Rafiq didn’t know where the Order of the Skyward Eye had gotten their grim vision of the future. The angels had had no ruler, no supreme Asha, for generations, and only the monarchs of the Blessed caste could presume to speak for the angels, according to divine law. Yet the people of every nation of Bant had adopted the prophecy fervently, and had tended to interpret every dire event as confirmation of it.
“Do you think this prophecy is the true word of Asha?” Mubin asked him.
“I don’t know,” said Rafiq. “But it’s right about one thing—the disaster at Giltspire heralds nothing but evil.”
When they arrived at Giltspire, the castle was gone.

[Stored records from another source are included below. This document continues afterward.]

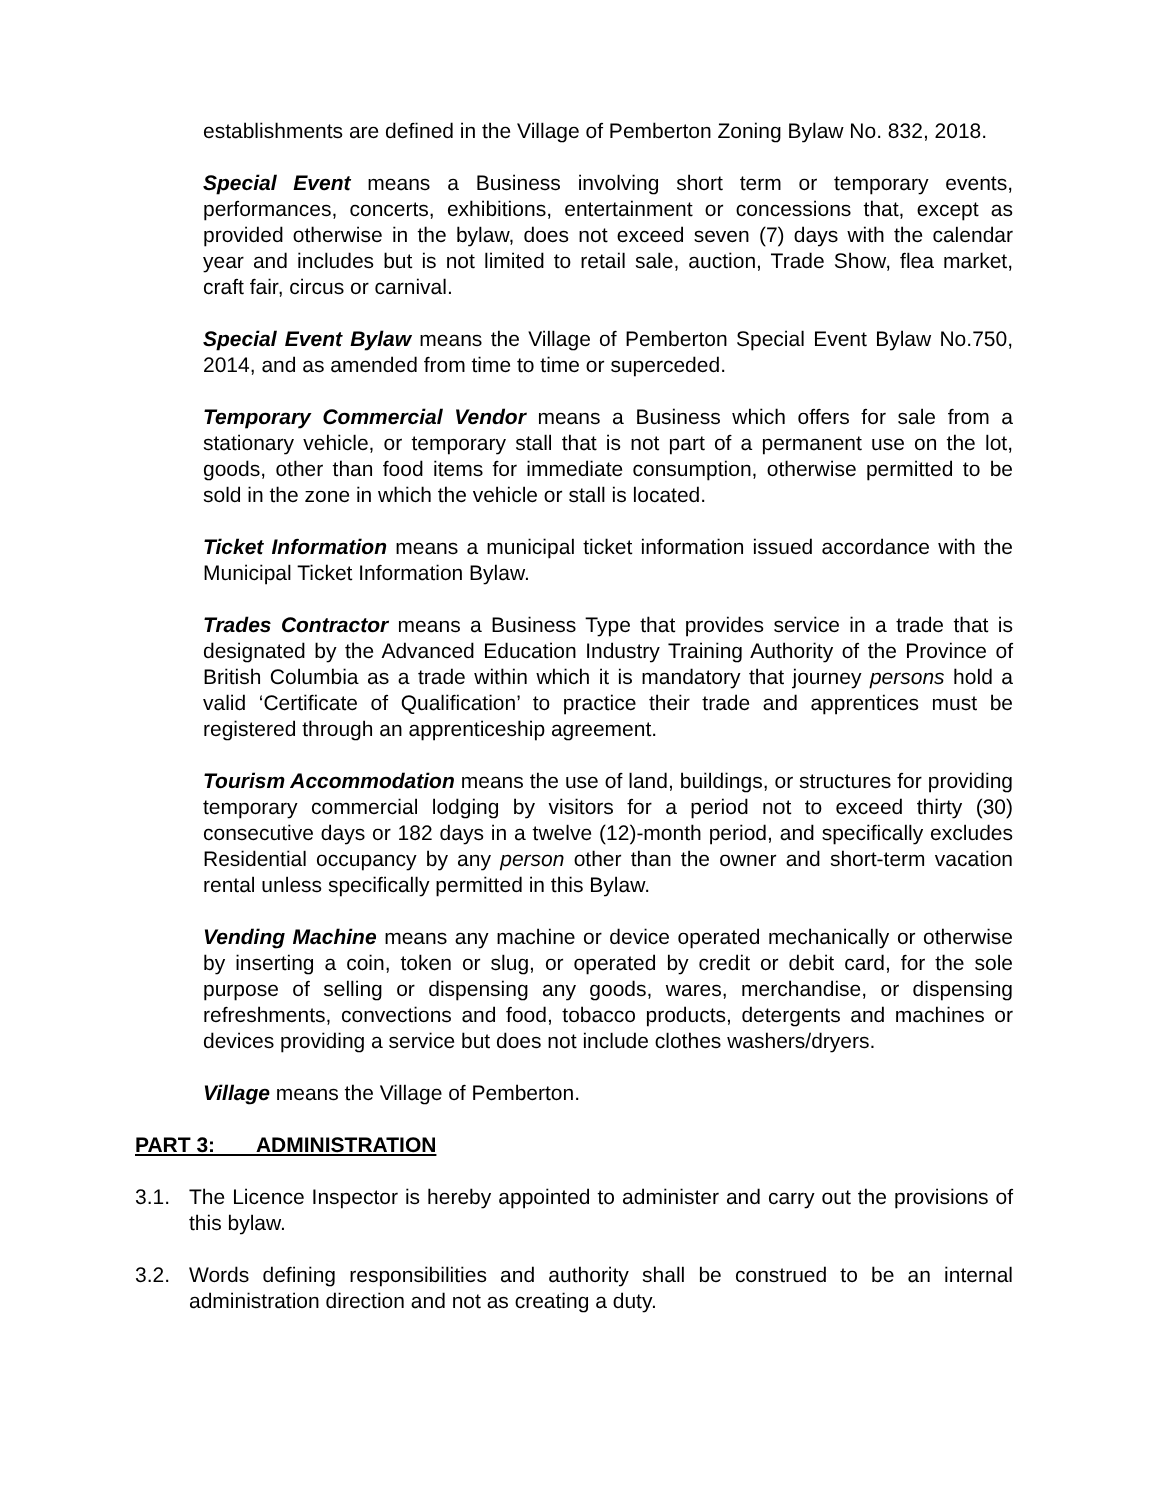establishments are defined in the Village of Pemberton Zoning Bylaw No. 832, 2018.
Special Event means a Business involving short term or temporary events, performances, concerts, exhibitions, entertainment or concessions that, except as provided otherwise in the bylaw, does not exceed seven (7) days with the calendar year and includes but is not limited to retail sale, auction, Trade Show, flea market, craft fair, circus or carnival.
Special Event Bylaw means the Village of Pemberton Special Event Bylaw No.750, 2014, and as amended from time to time or superceded.
Temporary Commercial Vendor means a Business which offers for sale from a stationary vehicle, or temporary stall that is not part of a permanent use on the lot, goods, other than food items for immediate consumption, otherwise permitted to be sold in the zone in which the vehicle or stall is located.
Ticket Information means a municipal ticket information issued accordance with the Municipal Ticket Information Bylaw.
Trades Contractor means a Business Type that provides service in a trade that is designated by the Advanced Education Industry Training Authority of the Province of British Columbia as a trade within which it is mandatory that journey persons hold a valid ‘Certificate of Qualification’ to practice their trade and apprentices must be registered through an apprenticeship agreement.
Tourism Accommodation means the use of land, buildings, or structures for providing temporary commercial lodging by visitors for a period not to exceed thirty (30) consecutive days or 182 days in a twelve (12)-month period, and specifically excludes Residential occupancy by any person other than the owner and short-term vacation rental unless specifically permitted in this Bylaw.
Vending Machine means any machine or device operated mechanically or otherwise by inserting a coin, token or slug, or operated by credit or debit card, for the sole purpose of selling or dispensing any goods, wares, merchandise, or dispensing refreshments, convections and food, tobacco products, detergents and machines or devices providing a service but does not include clothes washers/dryers.
Village means the Village of Pemberton.
PART 3: ADMINISTRATION
3.1. The Licence Inspector is hereby appointed to administer and carry out the provisions of this bylaw.
3.2. Words defining responsibilities and authority shall be construed to be an internal administration direction and not as creating a duty.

The gleaming white obelisk that remained was surrounded by three concentric haloes: one of the rubble of the former castle, in which mourners hunched, looking for signs of lost loved ones; a second circle of knights of the Skyward Eye, who stood vigilantly, assigned to guard the shining relic that had been exposed; and a third circle, the encampments of pilgrims who had come to grieve and pay tribute at the site of the disaster.
After showing their sigils to the guards, Rafiq and Mubin approached the obelisk. Its surface swept upward from a shallow base, its shape guiding the eye to the heavens.
“This is ancient,” said Mubin, his leathery hand touching the stone. “It must have been under the buttress tower for centuries.”